Monday, May 4, 2009

Key locations of influence: New York City













Don't think a geographical location can influence you? Think again. Probably nothing else will influence you more than your particular riding arena. And for me, there are sevral other locations that I have never actually been to or ridden in that have influnced me on a very tangible level. The first one is NYC. I'm a child of Iron Horse magazine from issue #132 on. Around 1995 if I'm not mistaken. And one thing that IH loved was the newly recognized "NYC style". Pioneered by Indian Larry, Steg VOn Heintz, English Don, Paul Cox and others. The style was generally centered around a rigid framed, stroked big twin (usually anything but an Evo) for tons of torque for getting out of the way of traffic and hole shots, stripped down for weight, short hydralic forks that worked good for pot holes, curb hopping and good crisp handling, stock rake, narrow lower bars for fitting between cars and for good leverage, strong wheels that could take a beating, open belts primarys, jockey shifts and sometimes good front brakes. (However just like Frisco many guys insisted on running Jockey shifts and spool hubs.)But there always was a strong element of riders survival involved. If you die riding... it's no good. As you can tell... really not that unlike a Frisco club bike from the 70's... but with a lot more attitude.

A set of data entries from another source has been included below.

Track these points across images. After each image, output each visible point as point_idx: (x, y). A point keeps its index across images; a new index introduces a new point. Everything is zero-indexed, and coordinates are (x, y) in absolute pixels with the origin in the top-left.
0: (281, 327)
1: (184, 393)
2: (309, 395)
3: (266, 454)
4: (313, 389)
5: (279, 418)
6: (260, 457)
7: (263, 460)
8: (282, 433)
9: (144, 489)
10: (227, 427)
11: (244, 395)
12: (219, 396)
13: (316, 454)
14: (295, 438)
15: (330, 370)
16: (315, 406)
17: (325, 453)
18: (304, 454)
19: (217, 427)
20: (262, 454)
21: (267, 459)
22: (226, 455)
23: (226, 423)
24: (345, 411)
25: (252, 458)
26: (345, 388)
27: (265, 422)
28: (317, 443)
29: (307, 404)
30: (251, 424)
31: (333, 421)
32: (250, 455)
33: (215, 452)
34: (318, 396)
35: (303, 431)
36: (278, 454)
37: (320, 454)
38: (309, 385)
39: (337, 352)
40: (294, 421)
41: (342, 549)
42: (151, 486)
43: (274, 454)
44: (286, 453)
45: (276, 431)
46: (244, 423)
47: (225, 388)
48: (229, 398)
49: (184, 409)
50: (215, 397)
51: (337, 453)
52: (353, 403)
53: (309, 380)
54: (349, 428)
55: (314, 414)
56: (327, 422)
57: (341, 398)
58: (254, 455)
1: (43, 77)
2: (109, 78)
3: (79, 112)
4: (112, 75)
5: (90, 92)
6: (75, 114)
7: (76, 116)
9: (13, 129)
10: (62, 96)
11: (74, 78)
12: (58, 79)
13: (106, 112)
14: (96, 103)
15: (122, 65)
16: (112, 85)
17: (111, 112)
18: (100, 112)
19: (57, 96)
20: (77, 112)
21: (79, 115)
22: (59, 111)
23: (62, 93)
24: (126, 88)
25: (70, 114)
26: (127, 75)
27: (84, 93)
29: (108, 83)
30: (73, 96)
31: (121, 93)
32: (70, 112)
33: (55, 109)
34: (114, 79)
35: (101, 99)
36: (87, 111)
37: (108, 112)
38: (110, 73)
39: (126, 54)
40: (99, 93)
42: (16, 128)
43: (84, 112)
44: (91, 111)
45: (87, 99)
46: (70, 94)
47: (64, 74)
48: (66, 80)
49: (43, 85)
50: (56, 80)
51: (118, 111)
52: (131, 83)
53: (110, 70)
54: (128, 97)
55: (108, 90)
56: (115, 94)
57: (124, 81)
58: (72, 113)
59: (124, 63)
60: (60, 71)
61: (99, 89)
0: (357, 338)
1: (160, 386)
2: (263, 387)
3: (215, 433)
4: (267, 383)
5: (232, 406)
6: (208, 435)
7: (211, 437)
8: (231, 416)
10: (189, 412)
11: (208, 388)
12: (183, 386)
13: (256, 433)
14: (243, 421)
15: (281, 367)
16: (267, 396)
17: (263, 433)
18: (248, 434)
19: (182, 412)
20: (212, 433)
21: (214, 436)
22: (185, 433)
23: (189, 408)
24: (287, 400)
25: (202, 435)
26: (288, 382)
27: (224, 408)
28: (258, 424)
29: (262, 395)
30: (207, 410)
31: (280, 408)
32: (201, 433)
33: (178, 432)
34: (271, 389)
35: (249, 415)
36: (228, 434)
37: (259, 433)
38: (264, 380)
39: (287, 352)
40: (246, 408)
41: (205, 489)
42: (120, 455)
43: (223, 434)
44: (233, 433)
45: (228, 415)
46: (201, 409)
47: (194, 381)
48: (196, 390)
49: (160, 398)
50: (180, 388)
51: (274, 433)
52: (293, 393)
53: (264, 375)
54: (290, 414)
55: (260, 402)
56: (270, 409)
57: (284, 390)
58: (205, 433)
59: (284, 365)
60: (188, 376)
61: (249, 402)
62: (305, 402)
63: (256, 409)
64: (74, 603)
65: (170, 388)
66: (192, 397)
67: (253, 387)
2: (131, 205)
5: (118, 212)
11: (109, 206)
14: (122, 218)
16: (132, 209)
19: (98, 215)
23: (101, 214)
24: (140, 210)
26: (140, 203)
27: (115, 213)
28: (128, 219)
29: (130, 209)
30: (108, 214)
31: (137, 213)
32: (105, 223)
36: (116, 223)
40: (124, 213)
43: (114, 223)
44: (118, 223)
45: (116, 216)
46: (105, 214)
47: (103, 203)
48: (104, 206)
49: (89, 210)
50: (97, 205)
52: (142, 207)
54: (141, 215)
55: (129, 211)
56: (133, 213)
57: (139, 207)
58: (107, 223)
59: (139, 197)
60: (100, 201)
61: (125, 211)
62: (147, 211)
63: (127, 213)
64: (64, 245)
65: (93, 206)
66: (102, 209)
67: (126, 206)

And just an observation... I never saw Frsico pegs on any NYC bikes in all those years of IH featuring them. Not sure if that means they didn't work for those riders, or if that was just a preference of those particular builders. Many, many times they ran forwards however. Which to me seems slightly contradictory... but hey: I didn't live and ride there.
At any rate, NYC has become one of the more influential forces in my chopper beliefs. If your chopper can surive riding in NYC, it can survive in MOST places. And so their will always be a special place in my heart for the big apple.